The scroll is written in Hebrew and contains the entire Book of Isaiah from beginning to end, apart from a few small damaged portions.
It is the oldest complete copy of the Book of Isaiah, being approximately 1000 years older than the oldest Hebrew manuscripts known 
before the scrolls' discovery. 

1QIsaa is also notable in being the only scroll from the Qumran Caves to be preserved almost in its entirety.

The scroll is written on 17 sheets of parchment. It is particularly large, being about 734 cm (24 feet) long and ranges from 25.3 to 27 cm high (10 to 10.6 inches) with 54 columns of text.

History to discovery

The exact authors of 1QIsaa are unknown, as is the exact date of writing. 
Pieces of the scroll have dated using both radiocarbon dating and palaeographic/scribal dating giving calibrated date ranges between 356 and 103 BCE and 150–100 BCE respectively.
This seemingly fits with the theory that the scroll(s) was a product of the Essenes, a Jewish sect, first mentioned by Pliny the Elder in his Natural History, and later by Josephus and Philo Judaeus.

Further supporting this theory are the number of Essene sectarian texts found in the surrounding Qumran Caves, 
and the lining up of recorded beliefs to artifacts or structures at the Qumran site 
(like communal meals and the obsession with ritual purity lining up with rooms with hundreds of plates and many ritual baths found at the site).
This theory is the most accepted in scholarly discourse. 

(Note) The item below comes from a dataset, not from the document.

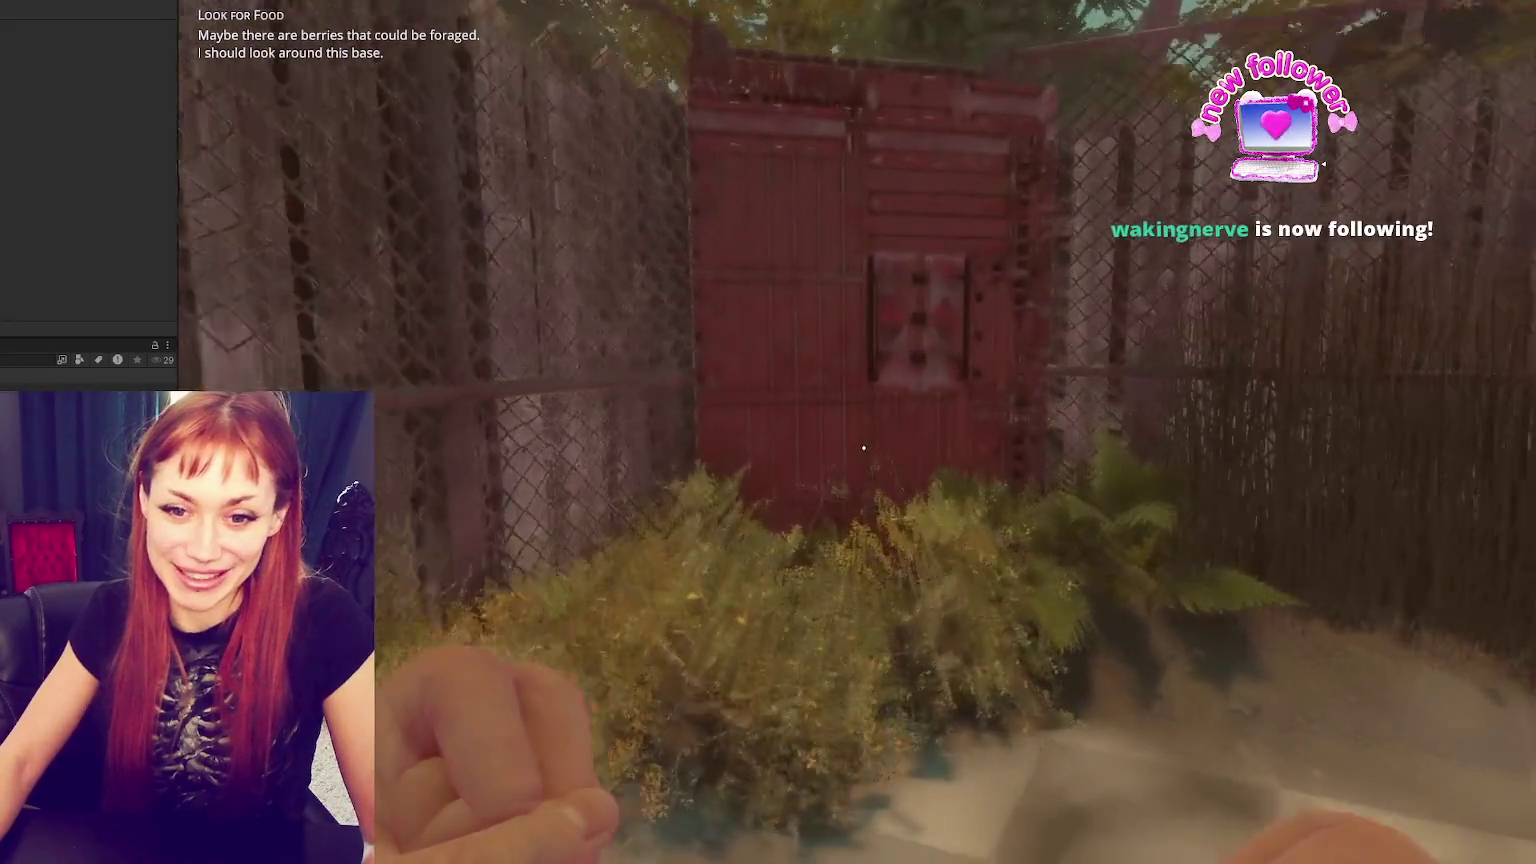
key("e")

Further evidence that 1QIsaa was used by the sectarian community at Qumran is that scholars Abegg, Flint, and Ulrich argue that the same scribe who copied the sectarian scroll Rule of the Community (1QS) also made a correction to 1QIsaa.
The reason for the placement of 1QIsaa in Qumran Cave 1 is still unknown, though it has been speculated that it was placed, along with the other scrolls, by Jews (Essene or not) fleeing the Roman forces during the First Jewish–Roman War (c. 66–73 CE).

The scroll was discovered in Qumran Cave 1, by a group of three Ta'amireh shepherds, near the Ein Feshkha spring 
off the northwest shore of the Dead Sea between late 1946 and early 1947; 
initially discovered when one of the shepherds heard the sound of shattering pottery after throwing a rock while searching for a lost member of his flock.
Once the shepherds agreed to return in a few days, the youngest one, 
Muhammed edh-Dhib returned alone before them, finding a cave filled with broken and whole jars and fragments of scrolls.
Of the intact jars, edh-Dhib found all but two empty; one was filled with reddish earth, and the other with a leather scroll and two oblong items covered in a black wax or pitch, (later found to be the Great Isaiah Scroll, Habakkuk Commentary (1QpHab), and the Community Rule (1QS) respectively). 

Edh-Dhib returned with the three scrolls to the displeasure of the other shepherds for his solo journey, and the scrolls were transferred to a Ta'amireh site southeast of Bethlehem where they were kept in a bag 
suspended on a tent pole for several weeks. During this time, the front cover of 1QIsaa broke off.
The three scrolls were brought to an antiques dealer in Bethlehem for appraisal.